Below is a listing; copy all of it exactly.

-- Material provided start --

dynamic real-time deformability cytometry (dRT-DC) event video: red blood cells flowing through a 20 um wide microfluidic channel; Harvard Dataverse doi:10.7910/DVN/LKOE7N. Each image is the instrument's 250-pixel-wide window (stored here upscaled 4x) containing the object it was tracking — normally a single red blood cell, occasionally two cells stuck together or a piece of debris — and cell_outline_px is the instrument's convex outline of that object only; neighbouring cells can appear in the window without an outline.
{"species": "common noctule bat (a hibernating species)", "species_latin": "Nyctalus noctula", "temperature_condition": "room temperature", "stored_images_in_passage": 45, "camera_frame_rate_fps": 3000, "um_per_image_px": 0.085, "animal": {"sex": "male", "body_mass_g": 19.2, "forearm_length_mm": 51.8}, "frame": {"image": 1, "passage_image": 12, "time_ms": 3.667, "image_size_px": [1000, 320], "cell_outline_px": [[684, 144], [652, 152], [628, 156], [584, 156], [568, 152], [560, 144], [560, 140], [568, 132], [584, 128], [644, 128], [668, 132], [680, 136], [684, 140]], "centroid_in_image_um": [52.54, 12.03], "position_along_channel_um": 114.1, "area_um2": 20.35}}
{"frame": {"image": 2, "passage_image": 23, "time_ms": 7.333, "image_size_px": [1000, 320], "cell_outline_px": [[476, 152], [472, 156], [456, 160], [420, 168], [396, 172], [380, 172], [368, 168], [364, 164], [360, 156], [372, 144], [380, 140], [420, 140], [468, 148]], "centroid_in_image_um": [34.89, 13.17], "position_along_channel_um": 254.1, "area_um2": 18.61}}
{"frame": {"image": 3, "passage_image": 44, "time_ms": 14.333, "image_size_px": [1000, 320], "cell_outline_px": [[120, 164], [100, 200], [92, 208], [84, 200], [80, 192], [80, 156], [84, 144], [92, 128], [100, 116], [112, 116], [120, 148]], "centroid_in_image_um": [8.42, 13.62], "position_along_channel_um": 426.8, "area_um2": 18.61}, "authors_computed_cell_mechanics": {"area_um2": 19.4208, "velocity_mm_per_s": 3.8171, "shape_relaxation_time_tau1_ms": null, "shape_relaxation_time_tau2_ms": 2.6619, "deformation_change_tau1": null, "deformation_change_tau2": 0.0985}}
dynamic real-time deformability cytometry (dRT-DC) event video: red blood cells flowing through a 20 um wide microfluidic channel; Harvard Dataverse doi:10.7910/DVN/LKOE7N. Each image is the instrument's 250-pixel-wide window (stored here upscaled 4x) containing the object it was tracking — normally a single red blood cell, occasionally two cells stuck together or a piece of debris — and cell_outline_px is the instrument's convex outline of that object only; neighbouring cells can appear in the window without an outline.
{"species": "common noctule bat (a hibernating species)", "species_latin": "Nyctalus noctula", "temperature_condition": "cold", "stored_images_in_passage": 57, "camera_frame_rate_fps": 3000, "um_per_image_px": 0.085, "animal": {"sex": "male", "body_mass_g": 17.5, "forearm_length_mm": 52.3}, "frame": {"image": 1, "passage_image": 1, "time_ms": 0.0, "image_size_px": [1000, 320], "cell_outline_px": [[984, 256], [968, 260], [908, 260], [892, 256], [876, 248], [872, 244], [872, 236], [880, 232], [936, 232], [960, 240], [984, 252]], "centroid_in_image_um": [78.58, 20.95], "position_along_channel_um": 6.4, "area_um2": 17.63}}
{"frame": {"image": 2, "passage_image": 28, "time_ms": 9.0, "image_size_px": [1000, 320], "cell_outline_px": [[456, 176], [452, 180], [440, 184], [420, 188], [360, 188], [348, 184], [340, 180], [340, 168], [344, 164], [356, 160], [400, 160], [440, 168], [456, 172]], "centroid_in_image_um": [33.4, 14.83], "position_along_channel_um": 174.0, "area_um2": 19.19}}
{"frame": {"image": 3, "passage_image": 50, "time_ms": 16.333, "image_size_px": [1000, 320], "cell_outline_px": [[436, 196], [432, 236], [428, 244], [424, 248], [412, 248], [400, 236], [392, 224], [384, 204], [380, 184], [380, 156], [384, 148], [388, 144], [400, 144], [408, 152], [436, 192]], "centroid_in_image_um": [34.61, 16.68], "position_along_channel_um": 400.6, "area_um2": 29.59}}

-- Material provided end --

Exercise answer:
dynamic real-time deformability cytometry (dRT-DC) event video: red blood cells flowing through a 20 um wide microfluidic channel; Harvard Dataverse doi:10.7910/DVN/LKOE7N. Each image is the instrument's 250-pixel-wide window (stored here upscaled 4x) containing the object it was tracking — normally a single red blood cell, occasionally two cells stuck together or a piece of debris — and cell_outline_px is the instrument's convex outline of that object only; neighbouring cells can appear in the window without an outline.
{"species": "common noctule bat (a hibernating species)", "species_latin": "Nyctalus noctula", "temperature_condition": "room temperature", "stored_images_in_passage": 45, "camera_frame_rate_fps": 3000, "um_per_image_px": 0.085, "animal": {"sex": "male", "body_mass_g": 19.2, "forearm_length_mm": 51.8}, "frame": {"image": 1, "passage_image": 12, "time_ms": 3.667, "image_size_px": [1000, 320], "cell_outline_px": [[684, 144], [652, 152], [628, 156], [584, 156], [568, 152], [560, 144], [560, 140], [568, 132], [584, 128], [644, 128], [668, 132], [680, 136], [684, 140]], "centroid_in_image_um": [52.54, 12.03], "position_along_channel_um": 114.1, "area_um2": 20.35}}
{"frame": {"image": 2, "passage_image": 23, "time_ms": 7.333, "image_size_px": [1000, 320], "cell_outline_px": [[476, 152], [472, 156], [456, 160], [420, 168], [396, 172], [380, 172], [368, 168], [364, 164], [360, 156], [372, 144], [380, 140], [420, 140], [468, 148]], "centroid_in_image_um": [34.89, 13.17], "position_along_channel_um": 254.1, "area_um2": 18.61}}
{"frame": {"image": 3, "passage_image": 44, "time_ms": 14.333, "image_size_px": [1000, 320], "cell_outline_px": [[120, 164], [100, 200], [92, 208], [84, 200], [80, 192], [80, 156], [84, 144], [92, 128], [100, 116], [112, 116], [120, 148]], "centroid_in_image_um": [8.42, 13.62], "position_along_channel_um": 426.8, "area_um2": 18.61}, "authors_computed_cell_mechanics": {"area_um2": 19.4208, "velocity_mm_per_s": 3.8171, "shape_relaxation_time_tau1_ms": null, "shape_relaxation_time_tau2_ms": 2.6619, "deformation_change_tau1": null, "deformation_change_tau2": 0.0985}}
dynamic real-time deformability cytometry (dRT-DC) event video: red blood cells flowing through a 20 um wide microfluidic channel; Harvard Dataverse doi:10.7910/DVN/LKOE7N. Each image is the instrument's 250-pixel-wide window (stored here upscaled 4x) containing the object it was tracking — normally a single red blood cell, occasionally two cells stuck together or a piece of debris — and cell_outline_px is the instrument's convex outline of that object only; neighbouring cells can appear in the window without an outline.
{"species": "common noctule bat (a hibernating species)", "species_latin": "Nyctalus noctula", "temperature_condition": "cold", "stored_images_in_passage": 57, "camera_frame_rate_fps": 3000, "um_per_image_px": 0.085, "animal": {"sex": "male", "body_mass_g": 17.5, "forearm_length_mm": 52.3}, "frame": {"image": 1, "passage_image": 1, "time_ms": 0.0, "image_size_px": [1000, 320], "cell_outline_px": [[984, 256], [968, 260], [908, 260], [892, 256], [876, 248], [872, 244], [872, 236], [880, 232], [936, 232], [960, 240], [984, 252]], "centroid_in_image_um": [78.58, 20.95], "position_along_channel_um": 6.4, "area_um2": 17.63}}
{"frame": {"image": 2, "passage_image": 28, "time_ms": 9.0, "image_size_px": [1000, 320], "cell_outline_px": [[456, 176], [452, 180], [440, 184], [420, 188], [360, 188], [348, 184], [340, 180], [340, 168], [344, 164], [356, 160], [400, 160], [440, 168], [456, 172]], "centroid_in_image_um": [33.4, 14.83], "position_along_channel_um": 174.0, "area_um2": 19.19}}
{"frame": {"image": 3, "passage_image": 50, "time_ms": 16.333, "image_size_px": [1000, 320], "cell_outline_px": [[436, 196], [432, 236], [428, 244], [424, 248], [412, 248], [400, 236], [392, 224], [384, 204], [380, 184], [380, 156], [384, 148], [388, 144], [400, 144], [408, 152], [436, 192]], "centroid_in_image_um": [34.61, 16.68], "position_along_channel_um": 400.6, "area_um2": 29.59}}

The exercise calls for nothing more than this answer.